国宝に指定されたのは山都町の「通潤橋」で、ことし6月の国の文化審議会の答申を受けて、25日、官報に告示されました。
通潤橋は、水源に乏しい周辺の農地を潤すためおよそ170年前に建てられた水路橋で、技術的にも完成度が高いとされています。
通潤橋では、通水管のなかにたまった土砂を取り除くため橋の中央部分から放水が行われていて、観光の売りの1つとなっています。
2016年の熊本地震や2018年の豪雨で橋の一部が崩れるなどの被害を受けましたが、復旧工事を経て3年前には放水を再開し、現在も地域の農業を支えています。
山都町は、通潤橋の国宝指定に伴い、一帯でのドローンなど、無人航空機の飛行や物品販売を規制することなどを盛り込んだ条例を、25日、施行しました。

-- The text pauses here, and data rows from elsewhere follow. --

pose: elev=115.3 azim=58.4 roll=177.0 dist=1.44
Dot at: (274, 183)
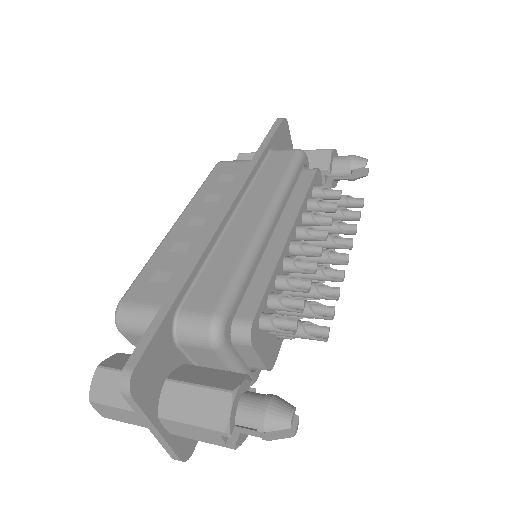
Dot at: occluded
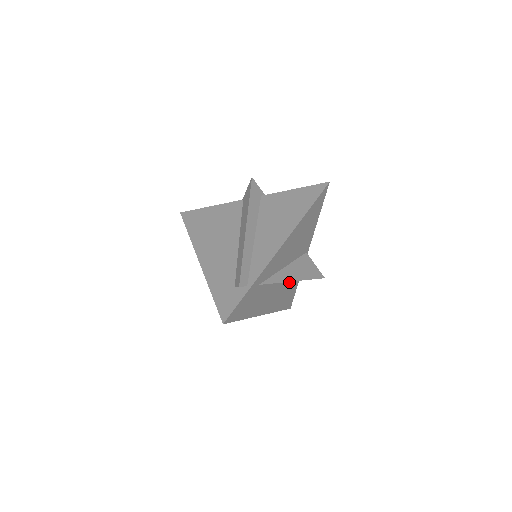
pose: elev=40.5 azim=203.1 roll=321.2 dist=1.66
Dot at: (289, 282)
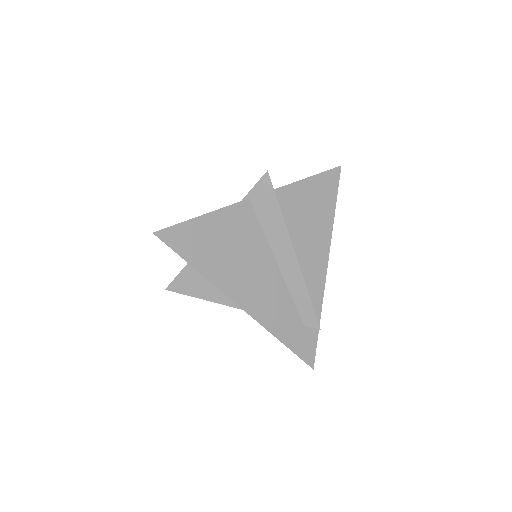
Dot at: occluded
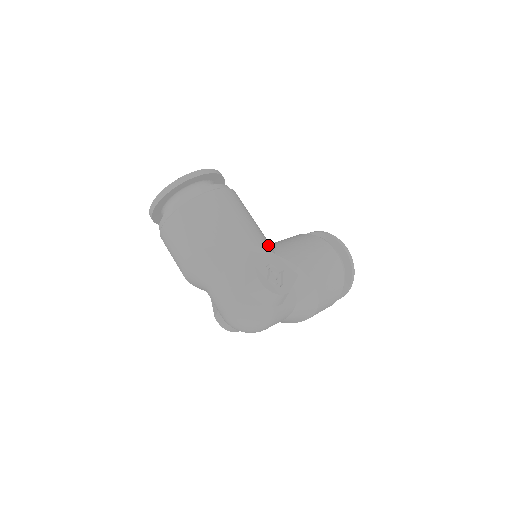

山都町の梅田穰町長は「通潤橋を将来へ継承するための取り組みをより一層推進し、農業や観光なども含めて、地域の発展につながるよう町づくりを行います」とコメントしています。
山都町の「通潤橋」では、多くの人が写真を撮ったり景色を楽しんだりして、散策していました。
東京から訪れた60代の夫婦は「思ったよりも、迫力がありました。国宝に指定された日に来られて、感無量です」と話していました。
岡山から旅行で訪れた夫婦は「ガイドさんからバスの中で聞いて、大喜びでした。きょう来られて、とても光栄です。わずか2年間でつくられたということで、素晴らしく、芸術のようですね」と話していました。